Jack is, of course, not the only member of the Torrance family struggling with his or her nature. Danny, the Torrances’ five-year-old son with an extraordinary psychic gift, cannot help falling into trances in which he sees the future. He cannot help that he has an “imaginary” friend named Tony who shows him what might happen. And Wendy, Jack’s wife, cannot help but think that she is the reflection of her mother, a bitter and hateful woman who was jealous of Wendy’s relationship with her father. Wendy is not-so-secretly envious of Danny’s closeness to Jack, and never lets Jack forget the night he broke Danny’s arm. But it is Jack’s status as the weakest member of the family which allows the hotel to possess him, his inability to overcome his failures that fuels the haunting. He will rise through the ranks, the ghosts assure him. He will finally be someone important.Yet even his five-year-old-son can see through that ruse. Jack, desperate for his life to have meaning, refuses to accept that it’s Danny the hotel really wants–for Danny’s psychic power will magnify the haunting to unimaginable proportions.
But before the ghosts destroy Jack Torrance forever, he finds the strength to fight them long enough to redeem himself and save his family. He tells Danny, “‘Run away. Quick. And remember how much I love you'” (428). The boiler that he had forgotten to dump is about to explode. Having also forgotten until now, Danny taunts the creature, who has since used the roque mallet to beat the last vestiges of Jack from its face, with this fact. The hotel about to go up in flames, the Jack-thing rushes off to the boiler to stop it, affording Danny, Wendy, and Hallorann the opportunity to escape.

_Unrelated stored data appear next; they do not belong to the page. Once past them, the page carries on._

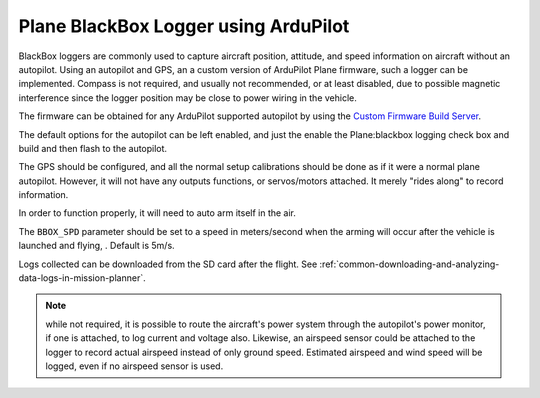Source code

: .. _common-blackboxlogger:

=====================================
Plane BlackBox Logger using ArduPilot
=====================================

BlackBox loggers are commonly used to capture aircraft position, attitude, and speed information on aircraft without an autopilot. Using an autopilot and GPS, an a custom version of ArduPilot Plane firmware, such a logger can be implemented.
Compass is not required, and usually not recommended, or at least disabled, due to possible magnetic interference since the logger position may be close to power wiring in the vehicle.

The firmware can be obtained for any ArduPilot supported autopilot by using the `Custom Firmware Build Server <https://custom.ardupilot.org>`__.

The default options for the autopilot can be left enabled, and just the enable the Plane:blackbox logging check box and build and then flash to the autopilot.

.. image:: ../../../images/blackboxlogger.png

The GPS should be configured, and all the normal setup calibrations should be done as if it were a normal plane autopilot. However, it will not have any outputs functions, or servos/motors attached. It merely "rides along" to record information.

In order to function properly, it will need to auto arm itself in the air. 

The ``BBOX_SPD`` parameter should be set to a speed in meters/second when the arming will occur after the vehicle is launched and flying, . Default is 5m/s.

Logs collected can be downloaded from the SD card after the flight. See :ref:`common-downloading-and-analyzing-data-logs-in-mission-planner`.

.. note:: while not required, it is possible to route the aircraft's power system through the autopilot's power monitor, if one is attached, to log current and voltage also. Likewise, an airspeed sensor could be attached to the logger to record actual airspeed instead of only ground speed. Estimated airspeed and wind speed will be logged, even if no airspeed sensor is used.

Where did Jack end and the Overlook begin? Near the end of the book Dick Hallorann, kind and decent by any standard–a man who has lived a far different life than Jack Torrance–experiences a few moments in the equipment shed, while the hotel burns, where he is nearly overcome by murderous thoughts. At this point it’s clear that it is not merely the hotel that is haunted, but the very ground upon which it is built. And Dick’s thoughts could certainly be due to his “shining,” an ability nearly as strong as Danny’s. However, since Stephen King admittedly wrote Jack Torrance as a semi-autobiographical character, and was struggling with his own alcoholism at the time, it seems to be more of an acknowledgement that monsters hide in even the best of people. In Wendy, as her mother; in Danny and Dick, as the “shining” they never asked for; and in Jack, as the culmination of a lifetime of failures.
What monsters are you hiding?
King, Stephen. The Shining. New York: Doubleday & Company, Inc. 1977.